▸ Problem
Which lines in the records below contain the word "columnCount"? Copy each one.

======== Exercise material

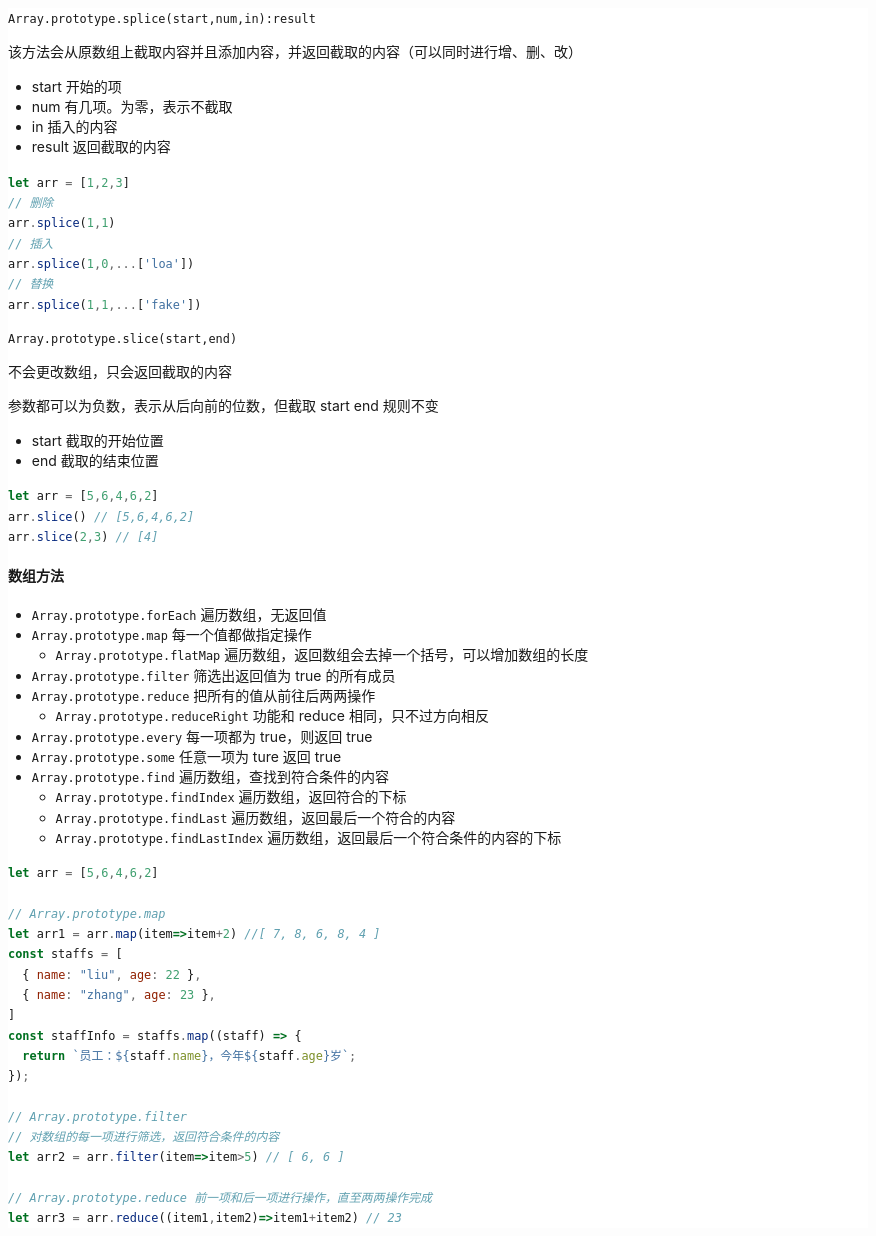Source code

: `Array.prototype.splice(start,num,in):result`

该方法会从原数组上截取内容并且添加内容，并返回截取的内容（可以同时进行增、删、改）

- start 开始的项
- num 有几项。为零，表示不截取
- in 插入的内容
- result 返回截取的内容

```js
let arr = [1,2,3]
// 删除
arr.splice(1,1)
// 插入
arr.splice(1,0,...['loa'])
// 替换
arr.splice(1,1,...['fake'])
```

`Array.prototype.slice(start,end)` 

不会更改数组，只会返回截取的内容

参数都可以为负数，表示从后向前的位数，但截取 start end 规则不变

- start 截取的开始位置
- end 截取的结束位置

```js
let arr = [5,6,4,6,2]
arr.slice() // [5,6,4,6,2]
arr.slice(2,3) // [4]
```

#### 数组方法

- `Array.prototype.forEach` 遍历数组，无返回值
- `Array.prototype.map` 每一个值都做指定操作
  - `Array.prototype.flatMap` 遍历数组，返回数组会去掉一个括号，可以增加数组的长度
- `Array.prototype.filter` 筛选出返回值为 true 的所有成员
- `Array.prototype.reduce` 把所有的值从前往后两两操作
  - `Array.prototype.reduceRight` 功能和 reduce 相同，只不过方向相反
- `Array.prototype.every` 每一项都为 true，则返回 true
- `Array.prototype.some` 任意一项为 ture 返回 true
- `Array.prototype.find` 遍历数组，查找到符合条件的内容
  - `Array.prototype.findIndex` 遍历数组，返回符合的下标
  - `Array.prototype.findLast` 遍历数组，返回最后一个符合的内容
  - `Array.prototype.findLastIndex` 遍历数组，返回最后一个符合条件的内容的下标

```js
let arr = [5,6,4,6,2]

// Array.prototype.map
let arr1 = arr.map(item=>item+2) //[ 7, 8, 6, 8, 4 ]
const staffs = [
  { name: "liu", age: 22 },
  { name: "zhang", age: 23 },
]
const staffInfo = staffs.map((staff) => {
  return `员工：${staff.name}，今年${staff.age}岁`;
});

// Array.prototype.filter
// 对数组的每一项进行筛选，返回符合条件的内容
let arr2 = arr.filter(item=>item>5) // [ 6, 6 ]

// Array.prototype.reduce 前一项和后一项进行操作，直至两两操作完成
let arr3 = arr.reduce((item1,item2)=>item1+item2) // 23

```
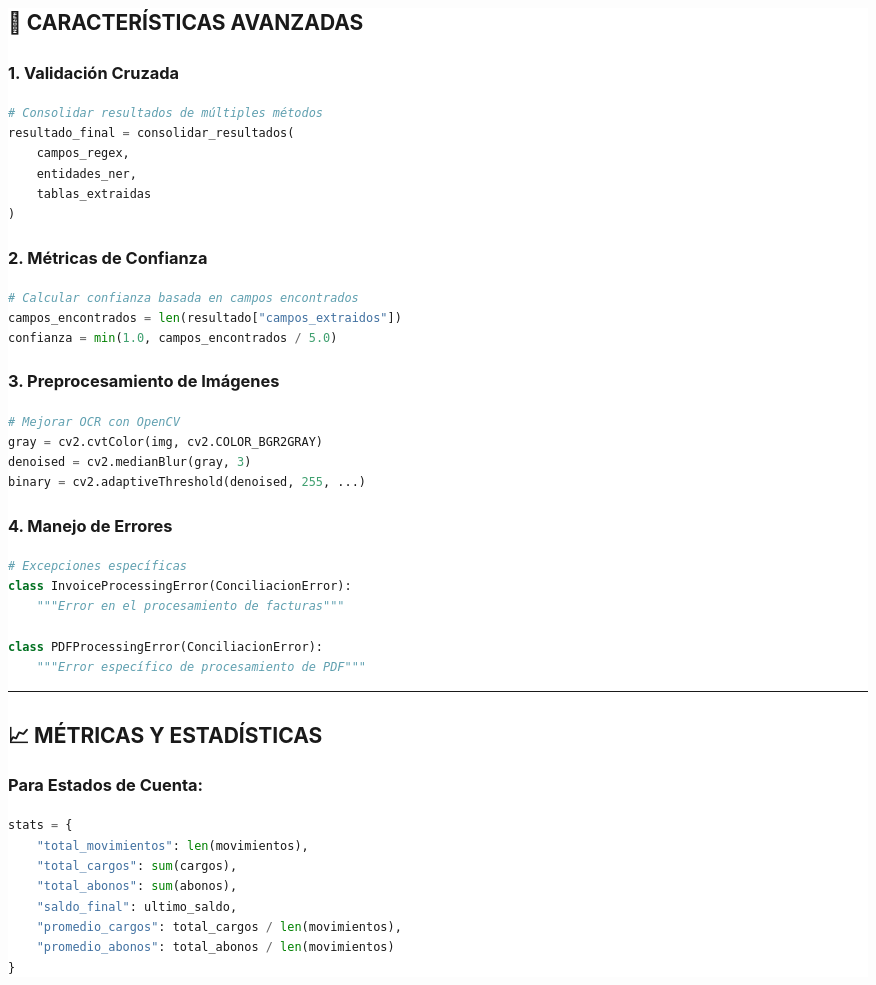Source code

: 
## 🎯 **CARACTERÍSTICAS AVANZADAS**

### **1. Validación Cruzada**
```python
# Consolidar resultados de múltiples métodos
resultado_final = consolidar_resultados(
    campos_regex, 
    entidades_ner, 
    tablas_extraidas
)
```

### **2. Métricas de Confianza**
```python
# Calcular confianza basada en campos encontrados
campos_encontrados = len(resultado["campos_extraidos"])
confianza = min(1.0, campos_encontrados / 5.0)
```

### **3. Preprocesamiento de Imágenes**
```python
# Mejorar OCR con OpenCV
gray = cv2.cvtColor(img, cv2.COLOR_BGR2GRAY)
denoised = cv2.medianBlur(gray, 3)
binary = cv2.adaptiveThreshold(denoised, 255, ...)
```

### **4. Manejo de Errores**
```python
# Excepciones específicas
class InvoiceProcessingError(ConciliacionError):
    """Error en el procesamiento de facturas"""
    
class PDFProcessingError(ConciliacionError):
    """Error específico de procesamiento de PDF"""
```

---

## 📈 **MÉTRICAS Y ESTADÍSTICAS**

### **Para Estados de Cuenta:**
```python
stats = {
    "total_movimientos": len(movimientos),
    "total_cargos": sum(cargos),
    "total_abonos": sum(abonos),
    "saldo_final": ultimo_saldo,
    "promedio_cargos": total_cargos / len(movimientos),
    "promedio_abonos": total_abonos / len(movimientos)
}
```
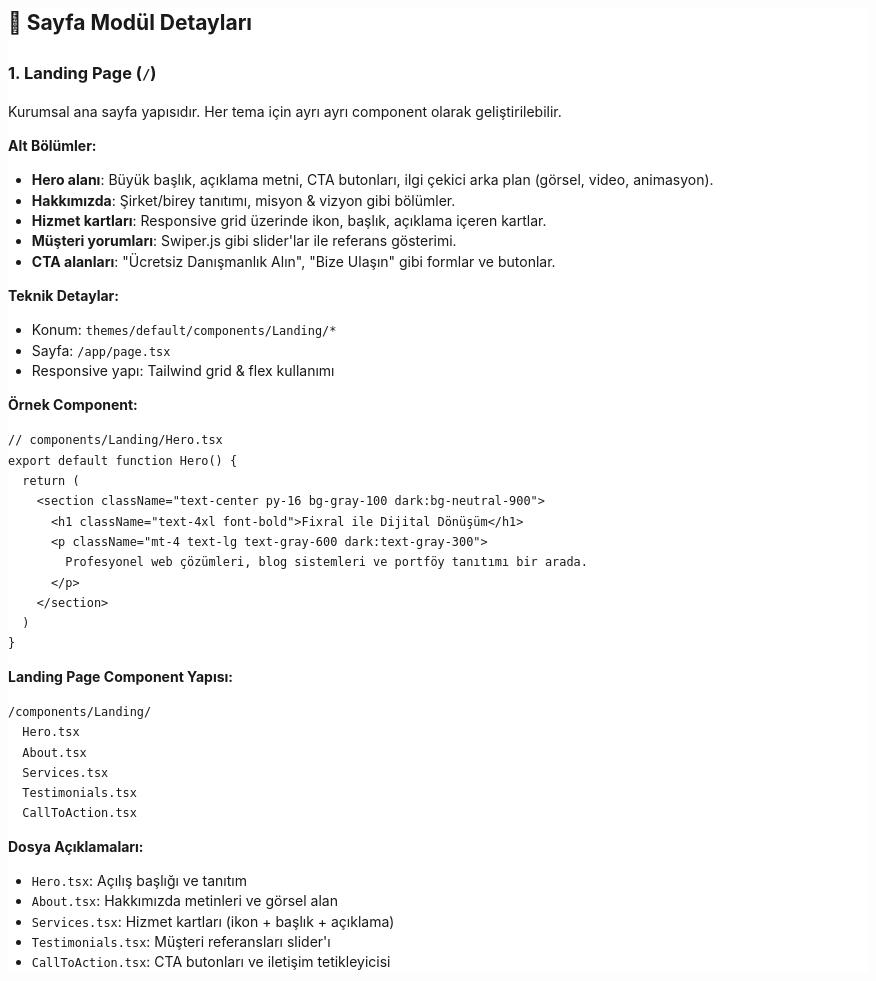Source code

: ## 📖 Sayfa Modül Detayları

### 1. Landing Page (`/`)

Kurumsal ana sayfa yapısıdır. Her tema için ayrı ayrı component olarak geliştirilebilir.

**Alt Bölümler:**

- **Hero alanı**: Büyük başlık, açıklama metni, CTA butonları, ilgi çekici arka plan (görsel, video, animasyon).
- **Hakkımızda**: Şirket/birey tanıtımı, misyon & vizyon gibi bölümler.
- **Hizmet kartları**: Responsive grid üzerinde ikon, başlık, açıklama içeren kartlar.
- **Müşteri yorumları**: Swiper.js gibi slider'lar ile referans gösterimi.
- **CTA alanları**: "Ücretsiz Danışmanlık Alın", "Bize Ulaşın" gibi formlar ve butonlar.

**Teknik Detaylar:**

- Konum: `themes/default/components/Landing/*`
- Sayfa: `/app/page.tsx`
- Responsive yapı: Tailwind grid & flex kullanımı

**Örnek Component:**

```tsx
// components/Landing/Hero.tsx
export default function Hero() {
  return (
    <section className="text-center py-16 bg-gray-100 dark:bg-neutral-900">
      <h1 className="text-4xl font-bold">Fixral ile Dijital Dönüşüm</h1>
      <p className="mt-4 text-lg text-gray-600 dark:text-gray-300">
        Profesyonel web çözümleri, blog sistemleri ve portföy tanıtımı bir arada.
      </p>
    </section>
  )
}
```

**Landing Page Component Yapısı:**

```
/components/Landing/
  Hero.tsx
  About.tsx
  Services.tsx
  Testimonials.tsx
  CallToAction.tsx
```

**Dosya Açıklamaları:**

- `Hero.tsx`: Açılış başlığı ve tanıtım
- `About.tsx`: Hakkımızda metinleri ve görsel alan
- `Services.tsx`: Hizmet kartları (ikon + başlık + açıklama)
- `Testimonials.tsx`: Müşteri referansları slider'ı
- `CallToAction.tsx`: CTA butonları ve iletişim tetikleyicisi
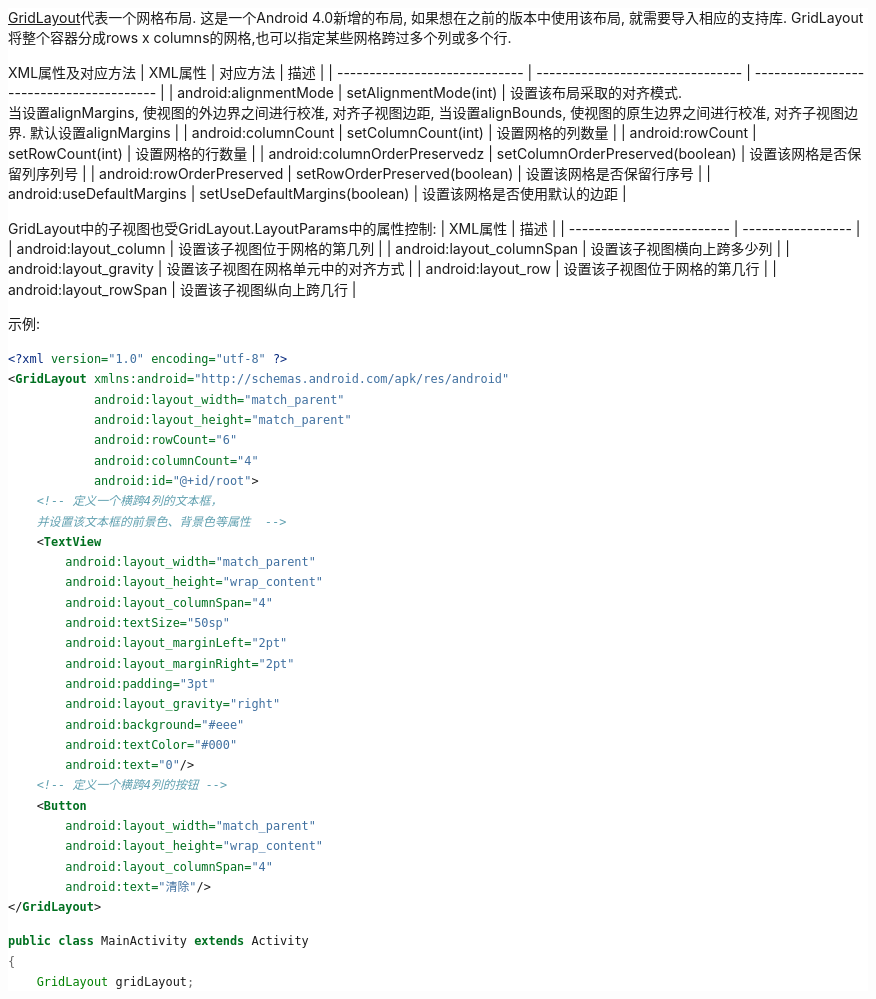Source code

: [GridLayout](https://developer.android.com/reference/android/widget/GridLayout.html)代表一个网格布局. 这是一个Android 4.0新增的布局, 如果想在之前的版本中使用该布局, 就需要导入相应的支持库. GridLayout将整个容器分成rows x columns的网格,也可以指定某些网格跨过多个列或多个行.

XML属性及对应方法
| XML属性                         | 对应方法                             | 描述                                       |
| ----------------------------- | -------------------------------- | ---------------------------------------- |
| android:alignmentMode         | setAlignmentMode(int)            | 设置该布局采取的对齐模式. <br>当设置alignMargins, 使视图的外边界之间进行校准, 对齐子视图边距, 当设置alignBounds, 使视图的原生边界之间进行校准, 对齐子视图边界. 默认设置alignMargins |
| android:columnCount           | setColumnCount(int)              | 设置网格的列数量                                 |
| android:rowCount              | setRowCount(int)                 | 设置网格的行数量                                 |
| android:columnOrderPreservedz | setColumnOrderPreserved(boolean) | 设置该网格是否保留列序列号                            |
| android:rowOrderPreserved     | setRowOrderPreserved(boolean)    | 设置该网格是否保留行序号                             |
| android:useDefaultMargins     | setUseDefaultMargins(boolean)    | 设置该网格是否使用默认的边距                           |

GridLayout中的子视图也受GridLayout.LayoutParams中的属性控制:
| XML属性                     | 描述                |
| ------------------------- | ----------------- |
| android:layout_column     | 设置该子视图位于网格的第几列    |
| android:layout_columnSpan | 设置该子视图横向上跨多少列     |
| android:layout_gravity    | 设置该子视图在网格单元中的对齐方式 |
| android:layout_row        | 设置该子视图位于网格的第几行    |
| android:layout_rowSpan    | 设置该子视图纵向上跨几行      |

示例:
```xml
<?xml version="1.0" encoding="utf-8" ?>
<GridLayout xmlns:android="http://schemas.android.com/apk/res/android"
			android:layout_width="match_parent"
			android:layout_height="match_parent"
			android:rowCount="6"
			android:columnCount="4"
			android:id="@+id/root">
	<!-- 定义一个横跨4列的文本框，
	并设置该文本框的前景色、背景色等属性  -->
	<TextView
		android:layout_width="match_parent"
		android:layout_height="wrap_content"
		android:layout_columnSpan="4"
		android:textSize="50sp"
		android:layout_marginLeft="2pt"
		android:layout_marginRight="2pt"
		android:padding="3pt"
		android:layout_gravity="right"
		android:background="#eee"
		android:textColor="#000"
		android:text="0"/>
	<!-- 定义一个横跨4列的按钮 -->
	<Button
		android:layout_width="match_parent"
		android:layout_height="wrap_content"
		android:layout_columnSpan="4"
		android:text="清除"/>
</GridLayout>
```
```java
public class MainActivity extends Activity
{
	GridLayout gridLayout;
```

================

▸ Exercise solution
| android:columnCount           | setColumnCount(int)              | 设置网格的列数量                                 |
			android:columnCount="4"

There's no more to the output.